_Exercise instructions_: Examine the entries and show every line in which the word "mostly" is found.

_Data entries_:
■ ■ ■
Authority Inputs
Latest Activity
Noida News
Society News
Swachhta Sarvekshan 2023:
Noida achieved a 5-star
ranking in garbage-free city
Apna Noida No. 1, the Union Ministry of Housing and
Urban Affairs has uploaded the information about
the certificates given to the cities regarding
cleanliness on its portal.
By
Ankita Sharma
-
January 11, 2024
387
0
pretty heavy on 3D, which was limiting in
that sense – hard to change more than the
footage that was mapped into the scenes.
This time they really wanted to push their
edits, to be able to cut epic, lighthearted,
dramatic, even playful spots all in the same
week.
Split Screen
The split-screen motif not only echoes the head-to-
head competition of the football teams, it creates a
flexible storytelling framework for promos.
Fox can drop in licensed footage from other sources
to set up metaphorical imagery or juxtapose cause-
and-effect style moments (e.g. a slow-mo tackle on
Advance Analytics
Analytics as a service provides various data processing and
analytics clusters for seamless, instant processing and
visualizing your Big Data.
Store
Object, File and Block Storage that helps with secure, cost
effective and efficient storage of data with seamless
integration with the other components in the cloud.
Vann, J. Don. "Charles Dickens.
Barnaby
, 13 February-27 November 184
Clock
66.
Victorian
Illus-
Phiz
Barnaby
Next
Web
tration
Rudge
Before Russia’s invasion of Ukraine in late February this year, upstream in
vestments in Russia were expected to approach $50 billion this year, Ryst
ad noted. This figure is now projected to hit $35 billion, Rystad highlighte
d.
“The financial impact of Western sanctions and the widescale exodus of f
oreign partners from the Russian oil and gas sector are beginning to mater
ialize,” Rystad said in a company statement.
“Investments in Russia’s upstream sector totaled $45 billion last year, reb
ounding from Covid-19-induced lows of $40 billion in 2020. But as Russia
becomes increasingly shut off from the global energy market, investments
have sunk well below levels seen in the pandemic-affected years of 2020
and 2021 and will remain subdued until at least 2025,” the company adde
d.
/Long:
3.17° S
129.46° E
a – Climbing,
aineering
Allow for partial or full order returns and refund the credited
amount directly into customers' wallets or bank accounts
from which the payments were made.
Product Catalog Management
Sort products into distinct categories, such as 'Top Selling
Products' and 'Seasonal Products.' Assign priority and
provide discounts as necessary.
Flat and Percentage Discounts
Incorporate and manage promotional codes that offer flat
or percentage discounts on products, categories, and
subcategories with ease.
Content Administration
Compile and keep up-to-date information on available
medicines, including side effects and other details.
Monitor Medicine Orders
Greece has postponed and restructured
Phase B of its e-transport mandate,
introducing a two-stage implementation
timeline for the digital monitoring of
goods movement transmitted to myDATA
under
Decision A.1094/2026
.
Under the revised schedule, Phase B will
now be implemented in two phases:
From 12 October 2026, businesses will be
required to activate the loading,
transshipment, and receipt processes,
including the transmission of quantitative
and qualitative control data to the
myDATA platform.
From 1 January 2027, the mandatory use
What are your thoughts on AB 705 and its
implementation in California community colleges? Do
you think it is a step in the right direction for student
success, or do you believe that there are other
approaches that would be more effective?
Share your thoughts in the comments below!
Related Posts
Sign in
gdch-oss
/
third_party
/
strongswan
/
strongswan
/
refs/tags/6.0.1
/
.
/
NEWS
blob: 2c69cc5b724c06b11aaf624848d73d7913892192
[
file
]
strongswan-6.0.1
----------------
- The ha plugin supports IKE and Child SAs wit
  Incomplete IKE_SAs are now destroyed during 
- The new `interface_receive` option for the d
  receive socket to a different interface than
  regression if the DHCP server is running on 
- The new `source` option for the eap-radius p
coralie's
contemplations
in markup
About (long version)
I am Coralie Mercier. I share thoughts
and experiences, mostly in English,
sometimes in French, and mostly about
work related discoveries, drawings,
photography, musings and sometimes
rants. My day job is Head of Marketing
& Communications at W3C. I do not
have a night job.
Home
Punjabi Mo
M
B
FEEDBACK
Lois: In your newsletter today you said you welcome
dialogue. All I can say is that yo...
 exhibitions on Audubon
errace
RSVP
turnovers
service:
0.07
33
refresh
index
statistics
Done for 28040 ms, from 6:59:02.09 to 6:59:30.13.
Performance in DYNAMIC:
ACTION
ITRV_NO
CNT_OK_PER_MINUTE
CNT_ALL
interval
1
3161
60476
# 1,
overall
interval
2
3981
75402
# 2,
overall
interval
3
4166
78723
■ ■ ■
_Response to the task_:
and experiences, mostly in English,
sometimes in French, and mostly about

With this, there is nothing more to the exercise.